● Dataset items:
• • • • •

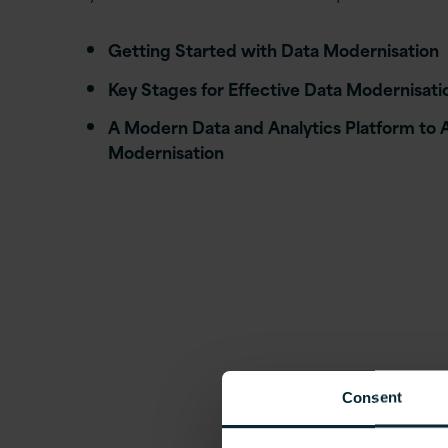
Getting Started with Data Modernisation
Key Stages for Effective Data Modernisati
A Modern Data and Analytics Platform to 
Modernisation
Consent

• • • • •

● Exercise objective:
The task calls for all lines in the entries that hold "Modernisation".

● Exercise output:
Getting Started with Data Modernisation
Modernisation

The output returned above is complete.